# Whose Community? Which Interpretation? (Westphal)



## RamistThomist (Jun 10, 2015)

By Merold Westphal.

Thesis: Westphal, following James K. A. Smith's _The Fall of Interpretation_, argues that we should not seek a "pure stream" reading of the Bible that bypasses the act of interpretation. This position of seeking an *im*mediate reading of the text has precendents in Plato when he said the philosopher apprehends the purely intelligible structures (Phaedo 66e). In other words, our reading of the Bible is mediated to us by our hermeneutical filters, be they cultural, linguistic, philosophical, or whatever.

Westphal then examines recent moves in philosophical hermeneutics from the Romantics to Schleiermacher to Wolterstorff.

_But What About the Radical French Postmodernists?
_
The alleged problem comes with the French trio (Derrida, Foucault, and someone else) who assert, so it is said, "The death of the author." But maybe they aren't saying exactly that (mind you, I have my own questions about Derrida).

Even the French trio doesn’t think the author is truly dead. “To deny that the author is the unilateral source of a text’s meaning is not to deny that the author plays an important role” (58). Westphal explains, “For our French trio, the finitude of the author in relation to the text is expressed in a double relativity. In the first place, human authors ‘create meaning’ only relative to the language available to them...this language shapes and conditions their thought in ways of which they are unaware and over which they do not preside” (59).
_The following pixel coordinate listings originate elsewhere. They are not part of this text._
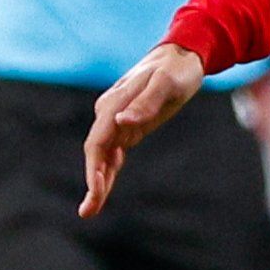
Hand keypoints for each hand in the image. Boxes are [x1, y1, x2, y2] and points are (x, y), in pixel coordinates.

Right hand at [82, 43, 205, 215]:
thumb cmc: (175, 70)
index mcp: (113, 105)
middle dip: (92, 183)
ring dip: (98, 182)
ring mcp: (118, 121)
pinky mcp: (129, 126)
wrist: (181, 57)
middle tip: (88, 212)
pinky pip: (115, 152)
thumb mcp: (166, 84)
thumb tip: (122, 122)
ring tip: (90, 210)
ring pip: (103, 156)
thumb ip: (145, 103)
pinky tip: (105, 189)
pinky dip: (109, 171)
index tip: (95, 191)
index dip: (94, 169)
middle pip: (96, 153)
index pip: (97, 142)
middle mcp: (110, 114)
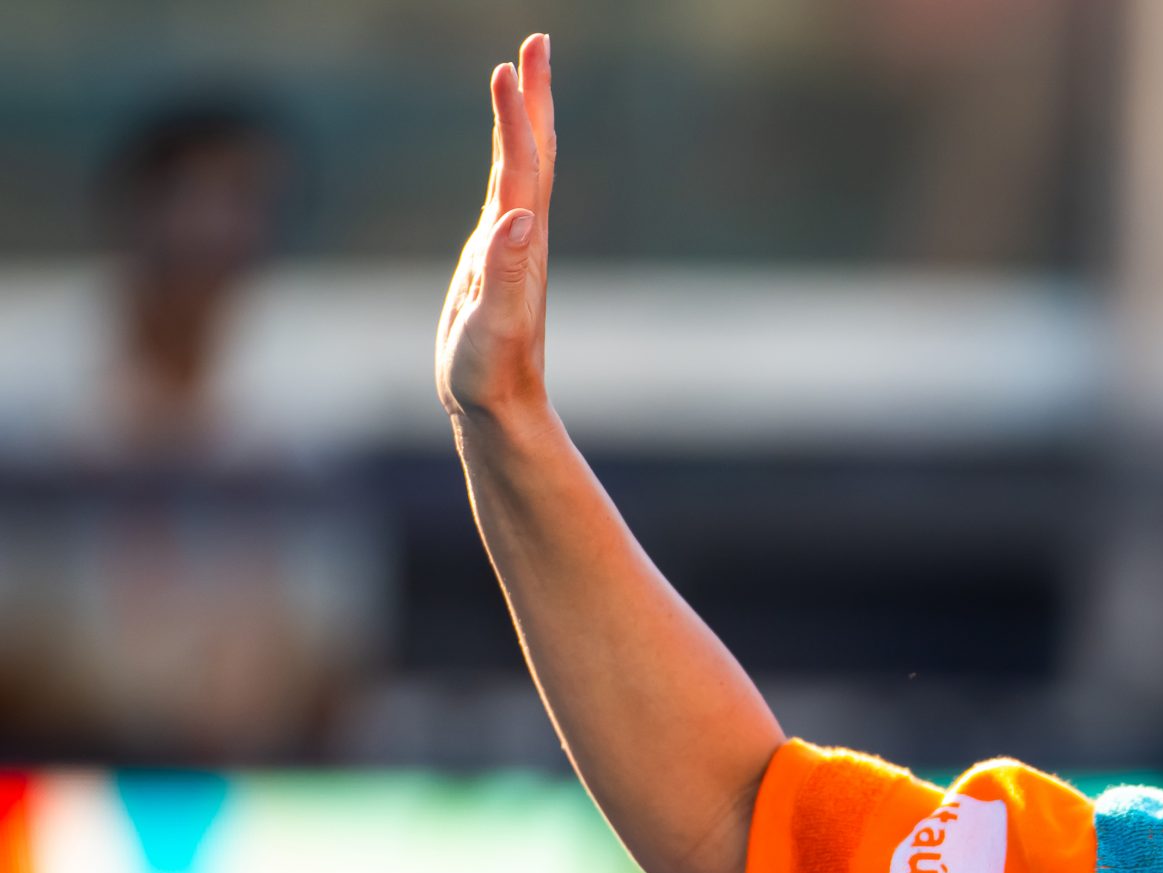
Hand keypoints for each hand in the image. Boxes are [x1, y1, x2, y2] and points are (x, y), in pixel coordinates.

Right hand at [436, 34, 555, 424]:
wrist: (500, 408)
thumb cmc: (492, 375)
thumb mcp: (493, 326)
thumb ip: (506, 274)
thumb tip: (522, 219)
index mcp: (519, 242)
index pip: (521, 165)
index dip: (517, 116)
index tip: (512, 65)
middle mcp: (522, 235)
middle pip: (534, 152)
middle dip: (535, 97)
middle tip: (537, 42)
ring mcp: (511, 245)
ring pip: (524, 168)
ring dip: (525, 120)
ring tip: (523, 77)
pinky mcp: (496, 258)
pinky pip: (507, 192)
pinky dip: (509, 159)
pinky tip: (509, 154)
To say it yet another way: “The author is not a godlike, infinite creator of meaning” (65). Humans are finite and our sub-creations (what Milbank would call mythopoesis) are always within the realm of the finite and conditioned. So far, this is good Reformed anthropology.

Westphal then comes to the heart of his project: Hans Georg Gadamer. We must affirm tradition, but in line with our anthropology, we must affirm the "finitude" of our tradition. (This is a HUGE point when you are dialoguing with hyper-tradition traditions: EO, Rome, etc.).

Gadamer's fundamental thesis about tradition is “belonging.” p. 70. Tradition plays a double-role. It gives us a place to stand and it is is plural. We do not belong to a single, universal tradition. “All interpretation is relative to traditions that have formed the perspectives and presuppositions that guide it” (71). And by "relative to" he doesn't mean a crude relativism. It is more of a situatedness-in.

“To be historically means that knowledge of oneself can never be complete” (Gadamer, Truth and Method, 301-302).

Westphal then offers several theses on reading tradition and being read by tradition:

_Alterity Thesis._ Tradition as other. Tradition will set before us what it has already done within us.

_Authority Thesis_. We acknowledge tradition as a “sub-authority” over us. “My conscience is a grounded opacity that allows a richly mediated knowledge of its object” (Westphal 74).

_Fallibility Thesis_. Question of critique: “How can we distinguish the true prejudices--by which we understand--from the false prejudices (by which we misunderstand” (75). Tradition must be open to this critique. Even worse, the difference between true and false is not always either/or but a matter of degree.

_What the French Should have said
_
Authorial intent is important in understanding a text, but only to a degree. Authors themselves are _wirkungsgeschichtliches Bewusstein_, historically effected consciousness. They don’t have absolute self-transperancy either. Westphal has an interesting suggestion: “there is a power at work in finite authorial creation--for Gadamer, tradition--of whose agency and effects the author is never fully aware” (81).

_Conclusion and Evaluation
_
In terms of philosophical analysis the work is first-rate. Westphal may be the only Continental-school philosophy who can write clearly. Unfortunately, Westphal moves to analysis--and since that deals with the church, theology. Here the book suffers from ambiguity.

Westphal suggests we should follow Gadamer in seeing Truth Beyond [Scientific] Method. I have no problem with that, but aside from references to beautiful art and literature, I am not exactly sure what he wants me to do.

Westphal offers an interesting paradigm for understand difference in the church. He highlights the debate between political liberalism (classical liberalism in society) and communitarianism (Alasdair MacIntyre). Political liberalism affirms difference but in the midst of an overlapping sphere of agreement among the parties involved. Of course, this is valuable for the church: we will disagree at times, and even traditions (Rome, EO) that pretend to be uniform have to own up to that. Ironically, though, it is rather strange to find a postmodern writer affirming classical liberalism, which is a child of the Enlightenment.

Westphal realizes that and admits the communitarian model is probably better for the church (but he rejects it for the state).

The book ends with a hopeful suggestion taken from the Roman-Lutheran Joint Declaration on Justification. The theology behind such a move is atrocious and one is disappointed that Westphal ended a fine book on so weak a note.


----------